**SOURCE MATERIAL:**
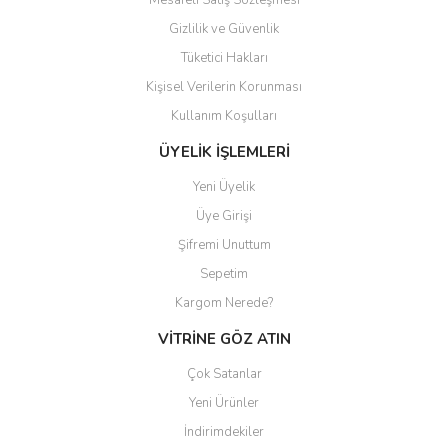
Mesafeli Satış Sözleşmesi
Gizlilik ve Güvenlik
Tüketici Hakları
Kişisel Verilerin Korunması
Gönder
Kullanım Koşulları
ÜYELİK İŞLEMLERİ
Yeni Üyelik
Üye Girişi
Şifremi Unuttum
Sepetim
Kargom Nerede?
VİTRİNE GÖZ ATIN
Çok Satanlar
Yeni Ürünler
İndirimdekiler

**WHAT TO PRODUCE:**
Turn the lines of text in the data above into a numbered list, leaving out any blank lines. Do not include the pictures in the list.

**SOLUTION FOR THIS TASK:**
1. Mesafeli Satış Sözleşmesi
2. Gizlilik ve Güvenlik
3. Tüketici Hakları
4. Kişisel Verilerin Korunması
5. Gönder
6. Kullanım Koşulları
7. ÜYELİK İŞLEMLERİ
8. Yeni Üyelik
9. Üye Girişi
10. Şifremi Unuttum
11. Sepetim
12. Kargom Nerede?
13. VİTRİNE GÖZ ATIN
14. Çok Satanlar
15. Yeni Ürünler
16. İndirimdekiler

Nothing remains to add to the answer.